# Oracle as a melee fighter?



## Ixis (Oct 19, 2011)

On the Paizo boards someone started working on an Oracle class guide and he made frequent mention to using an Oracle like a melee fighter. This is interesting as I'm a fan of gish-types and healing spells on top of that seems fun.

A friend will be running a game soon, which is exciting because I've been hurting to play the Magus class for months and months, but the lack of out of combat utility and skills has me iffy.

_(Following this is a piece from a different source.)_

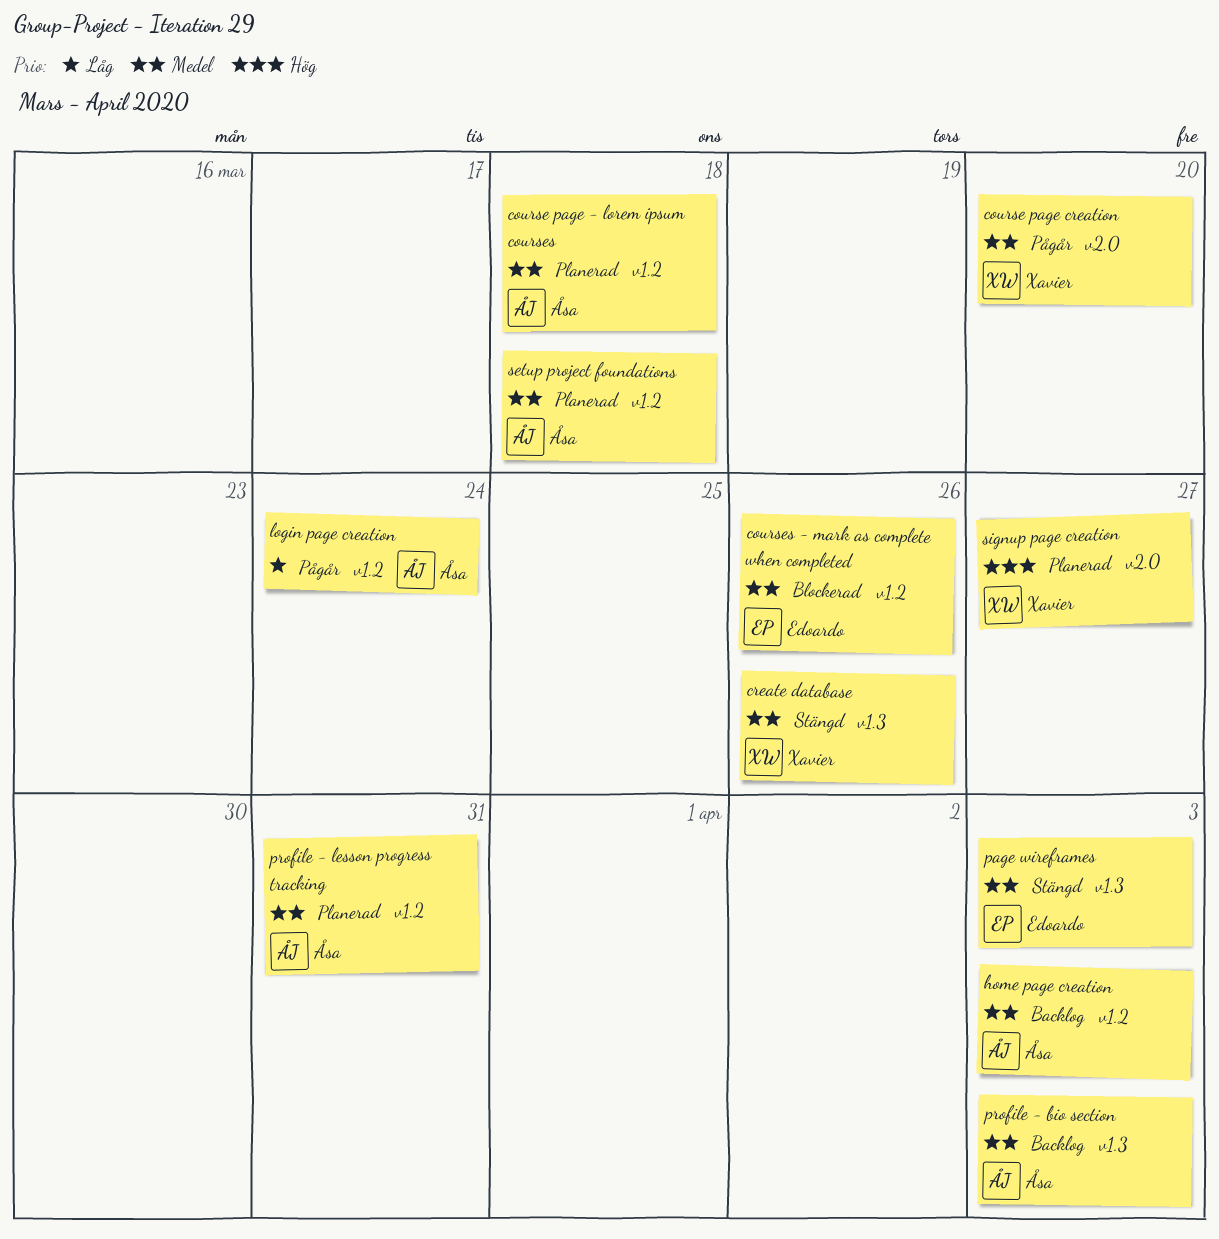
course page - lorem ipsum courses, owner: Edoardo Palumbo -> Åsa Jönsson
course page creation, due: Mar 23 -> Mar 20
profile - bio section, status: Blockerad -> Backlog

The Oracle, on the other hand, seems to have enough fun fluff and combat versatility to make it a stronger choice (on the other hand, the Magus' insane amount of critical hits is just as good.)

So, three-ish questions:
- Do melee Oracles work out well?
- Do Magus' have options outside of combat?
- Would a Magus multiclassing into Oracle (three levels, double-curse, fortune and maybe the Time mystery) taking tongues and maybe haunted on the Oracle archetype side, and Black Blade on the Magus side work out, or is this now waaaay too MAD? I'm thinking Dervish Dance so I only need to worry about Dex and a little Con, with Int as the highest and Cha around Dex/Con (Wis 10-ish maybe and Str 7.) I'm going to assume my friend will be running a 20-pt buy game.


----------



## StreamOfTheSky (Oct 19, 2011)

- It can work, but Cleric is better for it, IMO.  It works best by far with the Battle mystery, for obvious reasons, though Earth is decent for a bull rusher if you want a niche build.

- Probably?  They have good skill points due to int-focus and have arcane spellcasting.  Even if most of it is combat-based, they've GOT to be better at noncombat situations that warrior classes at least, just by default...

- Multiclassing is very weak in PF, and multiclassing spellcasters is especially weak.  And yes, it'd make you MAD.  Even if you got finesse and dervish dance (which also starve you badly for feats), you'll still need some strength just to wear your armor w/o encumbrance.  You can still do the multiclass, of course, it wouldn't be THAT bad...  One other thing...Haunted is super-penalizing.  If you're going full Oracle the benefits, which are basically all additions to the ORACLE spell list, is totally worth it.  If you're just doing a few levels in oracle, it is absolutely not worth the downsides.

If you're doing dual-cursed, also, you want the MISfortune revelation for sure.  Fortune's ok, but you can get by without it.  Read misfortune carefully.  It makes the creature take the 2nd roll, not the worst of the 2 rolls.  That means...it can function on allies (which, as bardic music specifies, you ARE your own ally) like fortune!  Use it when they roll a 1, and bam!  Chances are they end up with a better result.  IMO, misfortune is the only thing that makes dual-cursed worth it at all; everything else about the archetype sucks.

If you're not going straight oracle, the least penalizing curses are Tongues and Lame.  You should take those and choose Lame for the advancement if doing dual-cursed oracle.

I do like Time mystery, though, it and Battle are my favorites.


----------



## paradox42 (Oct 20, 2011)

I've seen Battle Oracle in play, and it's a beast and a half. Out-damaged the single-classed Fighter in the same party easily, at levels 8-10. And interestingly enough, he too was using the Haunted curse- his init modifier was -4, so he usually went last, but MAN OH MAN did he hit hard when he got the chance.

By my estimation, the Battle Oracle is a superior choice to Cleric for trying to make and out-and-out battle priest in the vein of the CoDZilla you could do in 3.X. I've heard that Metal Oracle is also very good for melee, and a brief examination of the Revelations and spells available to it (hel-LO, _Lead Blades_ and _Versatile Weapon_!) suggests that it could be, but haven't actually seen one played so can't speak from personal experience there.

As for Magus, the same player who played the Battle Oracle I mentioned above is now playing a Magus in a different (currently 11th-level) party, and although he does well enough, the Inquisitor in the same group generally "tanks" better than the Magus does. I'd echo SotS and say, don't multiclass- if you want to do Oracle, go single-class Oracle.


----------